On 17 December 2019, the space telescope CHEOPS (CHaracterising ExOPlanet Satellite) will launch into space to begin a 3.5-year mission to investigate exoplanets (planets outside our Solar System).
CHEOPS will work by observing stars known to have planets orbiting them and measuring tiny changes in brightness that occur when an orbiting planet passes in front of them.
Since these brightness changes are proportional to the surface of the transit planet, it will be able to measure the size of the planets.
Read more about exoplanet-hunting missions:
The mission will target planets larger than Earth and smaller than Neptune.
Taking off onboard a Soyuz rocket from the European Space Agency's spaceport in Kourou, French Guiana, alongside a payload comprising a satellite belonging to Italy’s Cosmo-SkyMed and five nanosatellites, so-called ‘CubeSats’, the CHEOPS telescope will be freed of its rocket after just 140 minutes and will go into orbit 700km above Earth.
All being well, the telescope will begin returning data early in 2020 to CHEOPS Mission Control in Madrid and CHEOPS Science Operations in Geneva.
After seven years of preparation, the launch won’t be without nerves.
David Ehrenreich, CHEOPS Mission Scientist, says: “I will only really be able to sleep peacefully again once CHEOPS has reached its orbit and is fully functional.”
CHEOPS will follow up on hundreds of bright, planet-hosting stars identified by ground-based spectroscopic surveys in recent years and will use ultra-high-precision photometry to measure miniscule changes in brightness caused by the transiting planets.
Unlike, for example, the TESS (Transiting Exoplanet Survey Satellite)Mission, CHEOPS’ specific focus is exoplanets already identified.
“By targeting known systems, we know exactly where to look in the sky and when in order to capture exoplanet transits very efficiently,” says Willy Benz, CHEOPS principal investigator at the University of Bern, Switzerland.
I can’t believe we are the only living entity in the Universe.
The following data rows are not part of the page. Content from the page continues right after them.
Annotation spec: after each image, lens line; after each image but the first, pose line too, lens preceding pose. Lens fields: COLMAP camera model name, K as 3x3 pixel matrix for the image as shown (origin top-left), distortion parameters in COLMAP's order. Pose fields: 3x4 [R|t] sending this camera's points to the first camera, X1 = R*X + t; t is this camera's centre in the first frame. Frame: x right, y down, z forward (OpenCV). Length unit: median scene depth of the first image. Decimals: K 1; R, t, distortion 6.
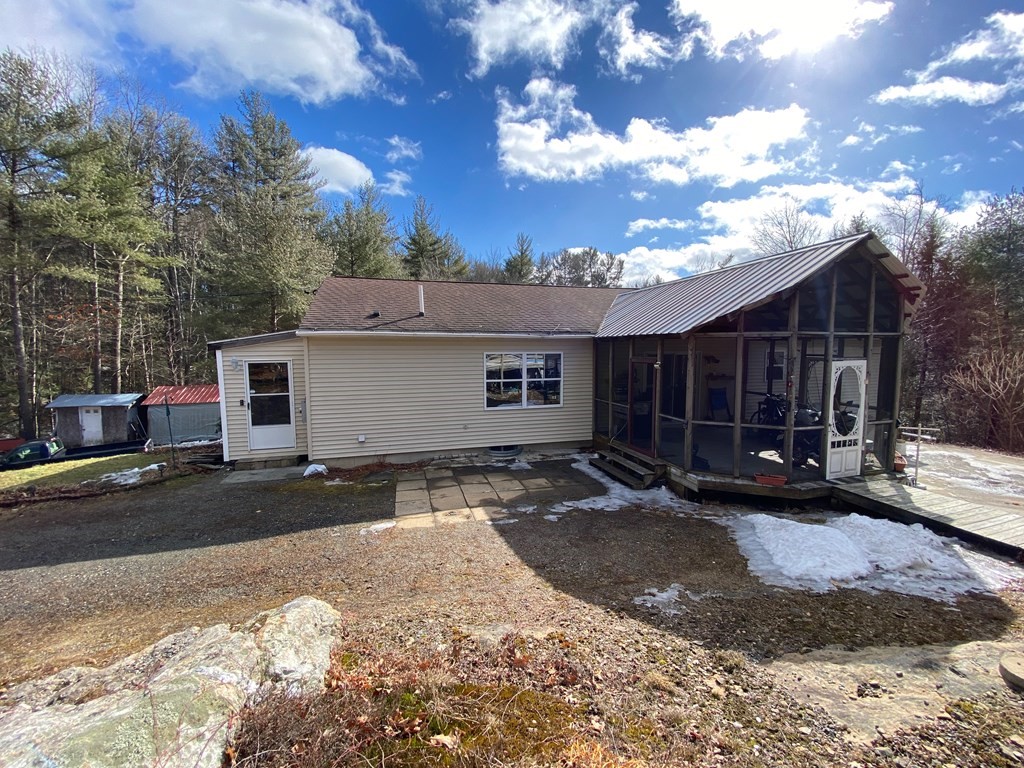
lens RADIAL K [[415.4, 0, 498.3], [0, 415.4, 381.7], [0, 0, 1]] dist [0.041623, -0.030617]
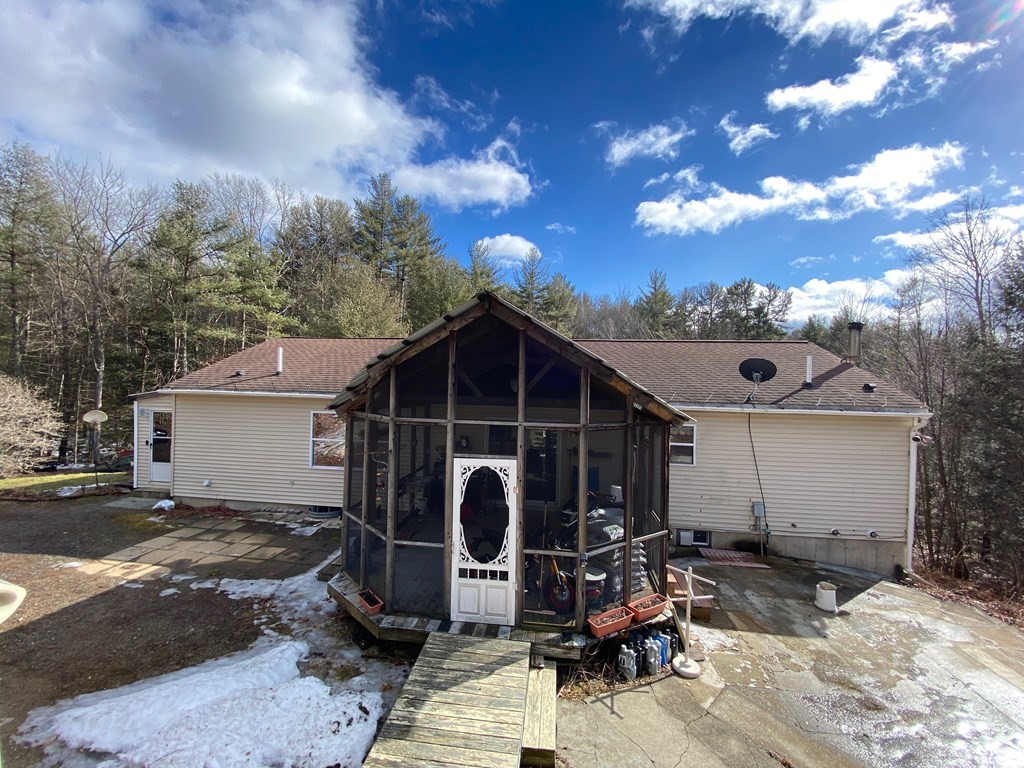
lens RADIAL K [[415.4, 0, 498.3], [0, 415.4, 381.7], [0, 0, 1]] dist [0.041623, -0.030617]
pose [[0.914220, 0.024106, -0.404501, 1.032213], [-0.060530, 0.995153, -0.077498, -0.116655], [0.400673, 0.095335, 0.911248, 0.298752]]
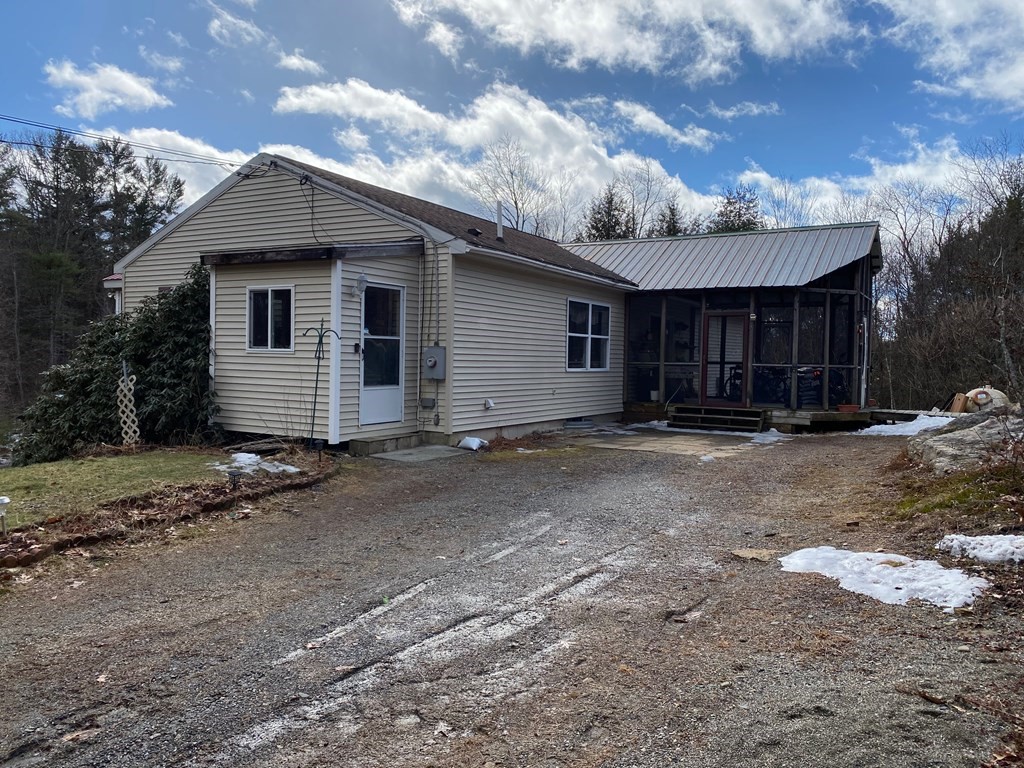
lens RADIAL K [[792.2, 0, 507.4], [0, 792.2, 381.2], [0, 0, 1]] dist [0.005005, 0.003501]
pose [[0.719957, -0.001545, 0.694017, -1.508689], [0.033252, 0.998926, -0.032272, 0.172955], [-0.693221, 0.046312, 0.719235, 0.004689]]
There are too many planets, too many stars, and the chemistry is universal.
Didier Queloz, CHEOPS science team chair.
Measurements of planet size, combined with existing data about the masses of planets, will help researchers establish the exoplanets’ mean density, composition and structure – whether, for example, they are ice giants like Neptune, lava worlds, or rocky, ocean-bearing planets like Earth.
One driver will be finding which exoplanets may feasibly support life.
The CHEOPS science team is chaired by Didier Queloz, 2019 winner of the Nobel Prize for Physics for his work discovering exoplanets.
Queloz recently predicted that humans will discover extraterrestrial life in the next 30 years:
“I can’t believe we are the only living entity in the Universe. There are just way [too] many planets, way too many stars, and the chemistry is Universal.
The chemistry that led to life has to happen elsewhere. So I am a strong believer that there must be life elsewhere.”